**TASK DIRECTIONS**
When you spot the word "index" in a line of the data below, copy that line.

(Dataset excerpts)
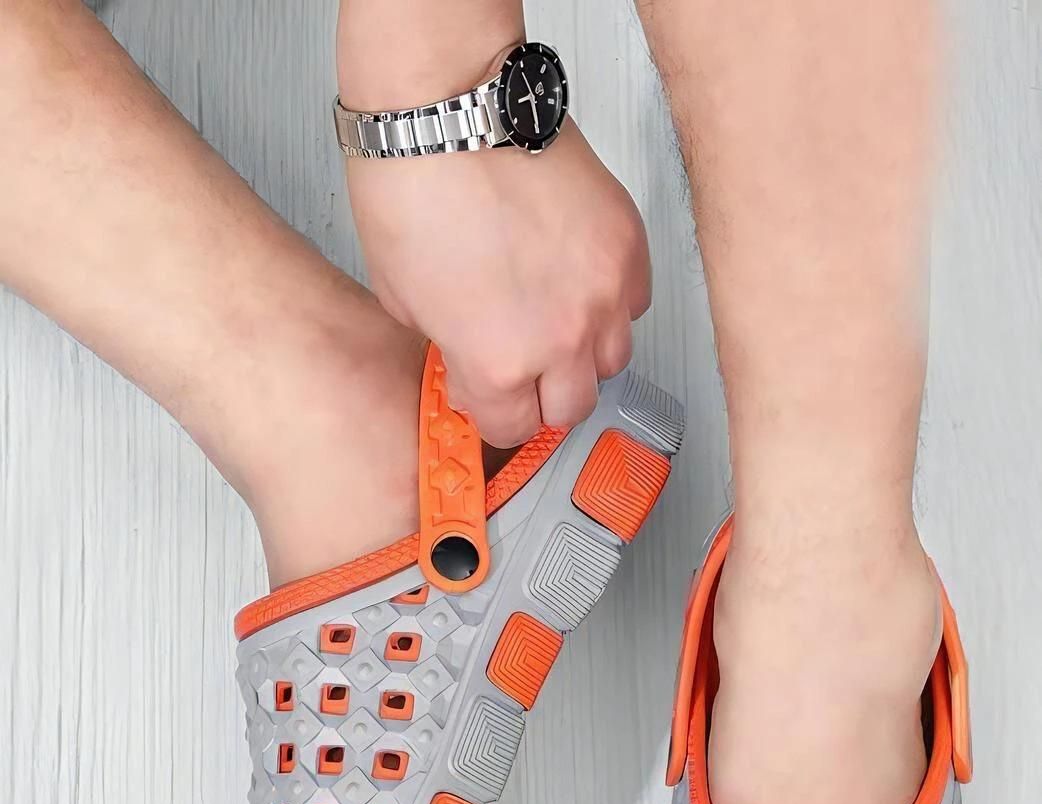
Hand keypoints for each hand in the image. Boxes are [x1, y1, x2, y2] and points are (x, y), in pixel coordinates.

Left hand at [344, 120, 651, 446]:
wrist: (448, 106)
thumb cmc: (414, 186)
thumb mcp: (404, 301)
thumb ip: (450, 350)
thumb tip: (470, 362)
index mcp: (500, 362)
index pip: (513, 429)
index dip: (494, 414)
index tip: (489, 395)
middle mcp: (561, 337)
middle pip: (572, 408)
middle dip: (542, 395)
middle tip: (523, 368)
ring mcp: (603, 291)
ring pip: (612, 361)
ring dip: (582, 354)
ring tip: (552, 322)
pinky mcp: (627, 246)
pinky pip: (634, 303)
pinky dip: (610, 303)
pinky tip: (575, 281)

...

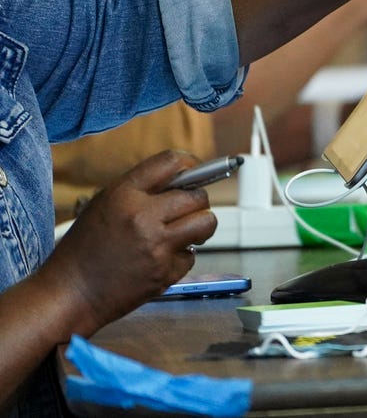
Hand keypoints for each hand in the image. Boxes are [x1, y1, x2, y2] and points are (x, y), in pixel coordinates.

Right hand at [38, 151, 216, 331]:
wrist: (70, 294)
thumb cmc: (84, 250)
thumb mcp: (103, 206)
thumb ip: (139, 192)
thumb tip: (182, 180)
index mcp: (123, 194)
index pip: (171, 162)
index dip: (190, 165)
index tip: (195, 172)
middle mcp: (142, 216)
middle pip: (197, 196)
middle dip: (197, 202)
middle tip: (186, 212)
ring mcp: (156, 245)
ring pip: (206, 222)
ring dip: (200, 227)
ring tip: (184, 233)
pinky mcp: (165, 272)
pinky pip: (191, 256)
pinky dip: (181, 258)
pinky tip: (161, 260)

**RESULT**
index mcp: (500, 362)
index pip: (513, 429)
index dip: (494, 414)
index tip: (489, 395)
index mcp: (123, 194)
index pip: (171, 162)
index dip: (190, 165)
index tip: (195, 172)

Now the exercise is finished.